Een canon van de bèta- of natuurwetenschappen moest er komen, vond een aantal knappe koppen. Tot die conclusie kwamen ze vooral na de publicatie van de roemruchte historische canon van de commissie-Van Oostrom: die miskende volgens hen het belang van Nederlandse natuurwetenschappers als Christiaan Huygens, en algemener de rol van wetenschappen en technologie in de vaderlandse geschiedenis. Volgens hen wordt er in de canon, en in het Nederlandse onderwijs, te weinig gedaan aan de ontwikkeling van kennis van de natuurwetenschappen. Dat kan kloppen; maar ironisch genoeg was de oorspronkelijke motivatie van de historische canon juist dat er op scholen te weinig onderwijs in geschiedenis zou worden gegeven. Voeg daaraan toe de recente klaagzangen over rekenles, spelling en lezen, en je zou haast gaan geloven dat de leerlingen van Nederlandse scholen inderdaad niets anders leren dan Mocro-slang, blowtechnieken en de beste manieren om spam- en pornofilters op het internet te omzeilen.

Maar goed, canons zijn nu eenmaal in op het moment: de Volkskrant heeft inmiddels ook al een gammacanon aangekondigd, en in oktober 2008 pleitte Rens Bod in NRC Handelsblad voor de vorming van een canon van de geesteswetenschappen. Over de gevolgen van deze canonisering voor het onderwijs durf ik niets te voorspellen; hier wil ik wat algemenere vragen bekijken. Om te beginnen met de meest voor de hand liggende vraag: waarom zou onze kennis van de wetenschappen überhaupt de vorm van een of meer canons moeten aannemen? Zijn canons geen tamelijk arbitraire keuzes uit een veel groter en complexer geheel? Waarom wel aparte hoofdstukken over pakkende onderwerpen als seks, wc’s en geld, en waarom weinig of niets over het hart, olie, of het milieu? Waarom wel de natuurkundige Huygens en niet de wiskundige L.E.J. Brouwer? Maar de samenstellers van de bètacanon zijn de eersten om toe te geven dat hun eigen canon van vijftig onderwerpen of ‘vensters’ iets willekeurigs heeft.

Ook op het niveau van de bijdragen eraan valt wel wat aan te merken: de meeste stukken openen met een anekdote, geven dan een heel klein beetje theorie dat vaak meer vragen oproept dan het kan beantwoorden, en besluiten met een korte verwijzing naar toepassingen of het belang voor het heden, of met andermaal een kwinkslag. Maar ook deze oppervlakkigheid valt nog wel te verdedigen: één doel van zo’n canon is immers het bereiken van lezers die door lange of ingewikkelde verhalen vol abstracties en formules zouden worden afgeschrikt.

| Opdracht 1 |
Wie pleitte volgens het tekstfragment in oktober 2008 in NRC Handelsblad voor een canon van de geesteswetenschappen?
| Opdracht 2 |
Bewerk in het tekstfragment alles van "Ook op het niveau" tot en met "zouden worden afgeschrikt.": vervang "lezers" door "jongeren" en geef het resultaat.
De vermeldingen die volgen spelen hierbij geen rol.

| Aangeleverde gegevens |
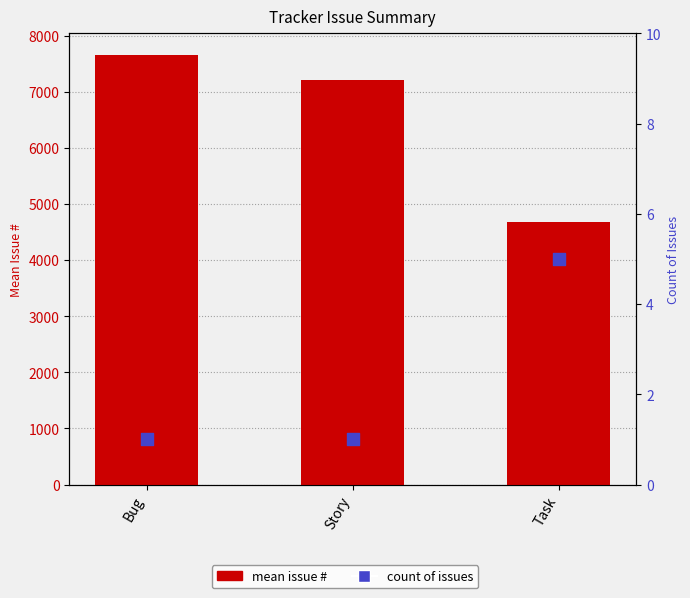

Is the value of count of issues at Task greater than the value of mean issue # at Task?

No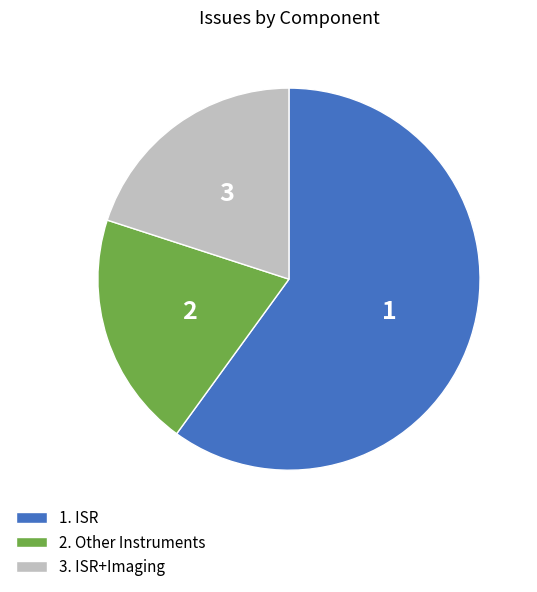

Which slice represents more than half of the pie?

1. ISR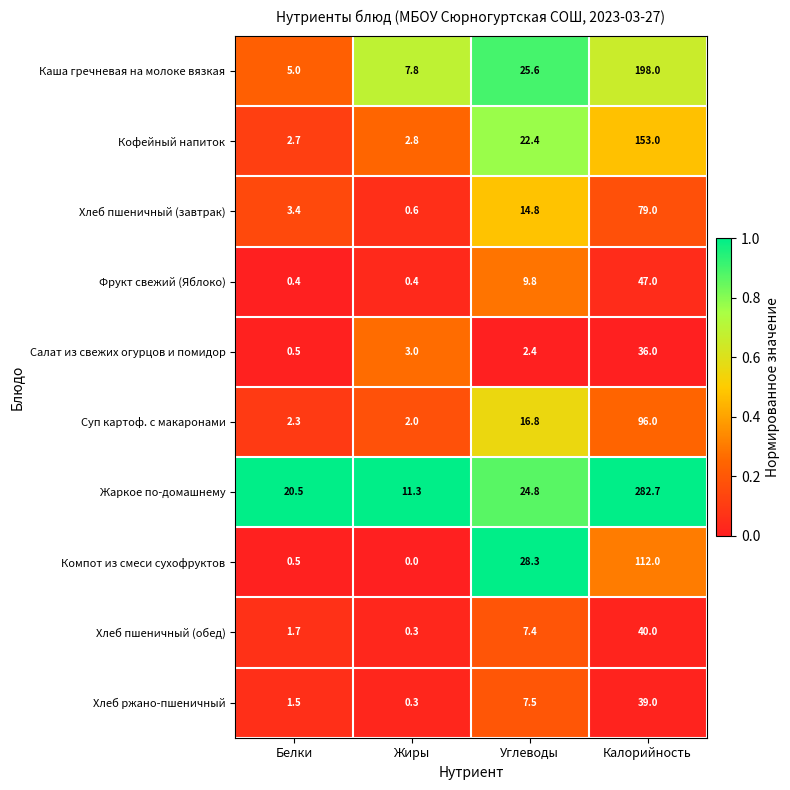

The Фрукт свежий (Яблоко) series shows 0.1 at Жиры. True or false?

False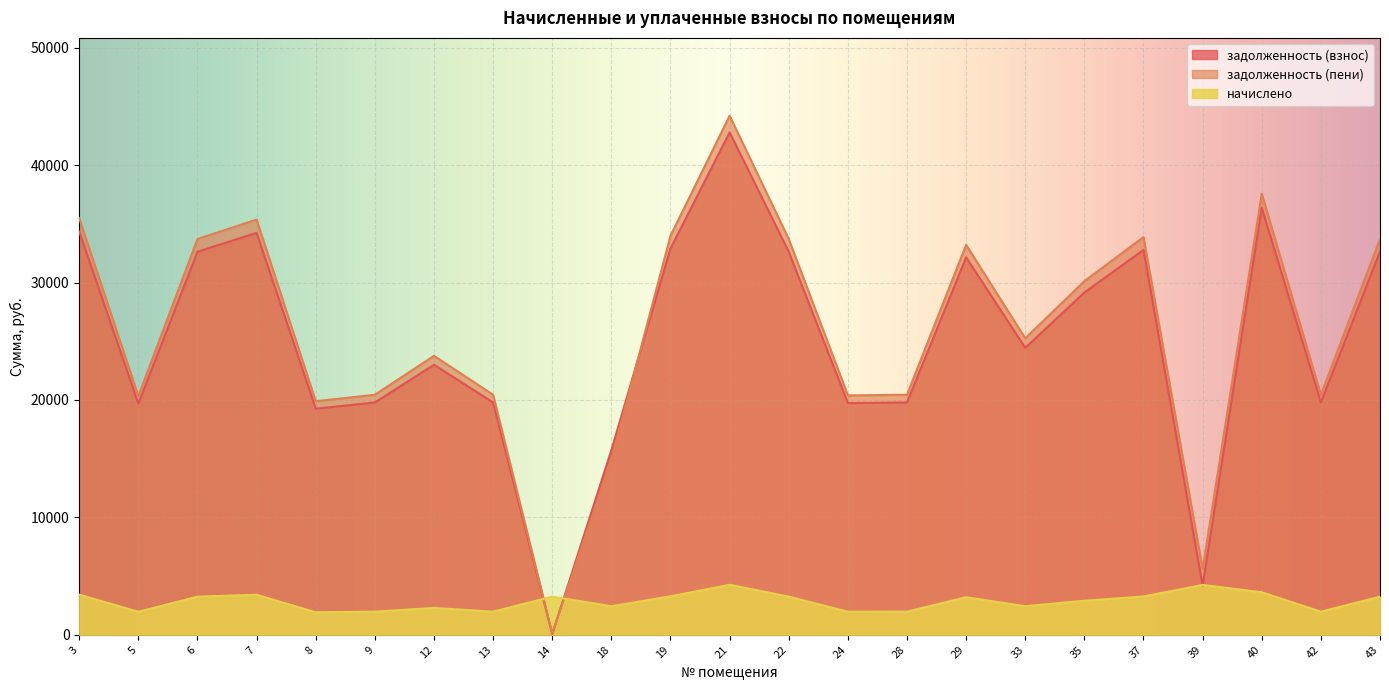

What value does the задолженность (пени) series have at 8?

19893.6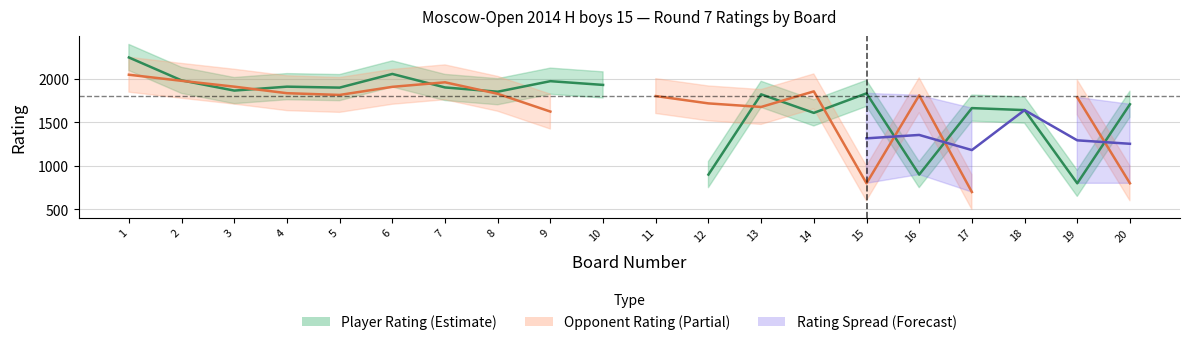

Count the number of data series in this chart.

3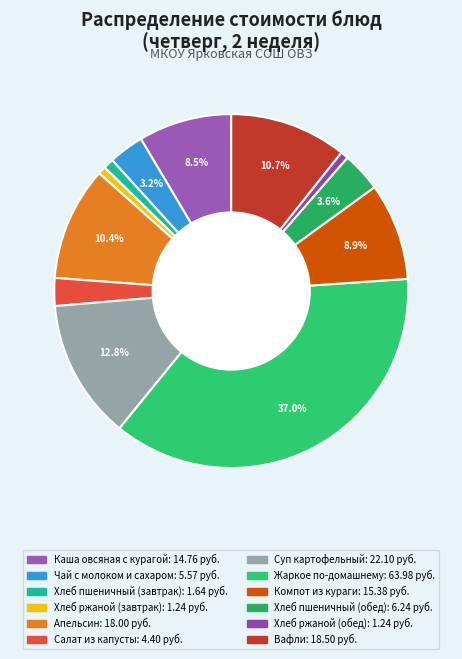

Approximately how many times larger is the value at Хлеб ржаной (завтрак) compared to Апельсин?

0.1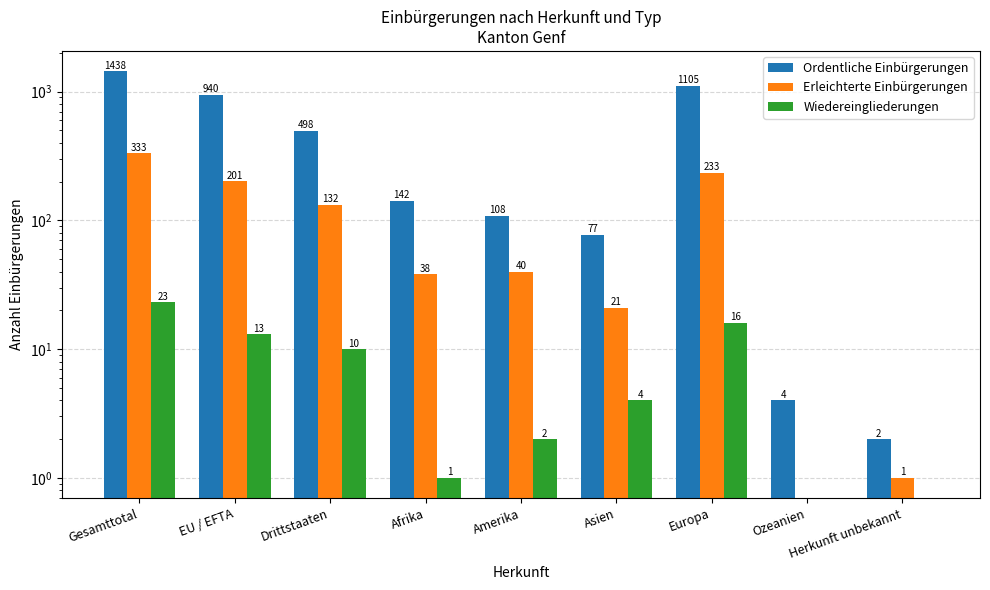

What is the sum of the Wiedereingliederungen values at Gesamttotal and Drittstaaten?

33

| Antwoord 1 |
Rens Bod.

| Antwoord 2 |
Ook op het niveau van de bijdragen eraan valt wel wat aan te merken: de meeste stukken openen met een anekdote, geven dan een heel klein beetje theorie dat vaak meer vragen oproept dan het kan beantwoorden, en besluiten met een korte verwijzing naar toepassingen of het belang voor het heden, of met andermaal een kwinkslag. Maar ook deze oppervlakkigheid valt nog wel te verdedigen: één doel van zo’n canon is immers het bereiken van jongeren die door lange of ingewikkelde verhalen vol abstracties en formules zouden worden afgeschrikt.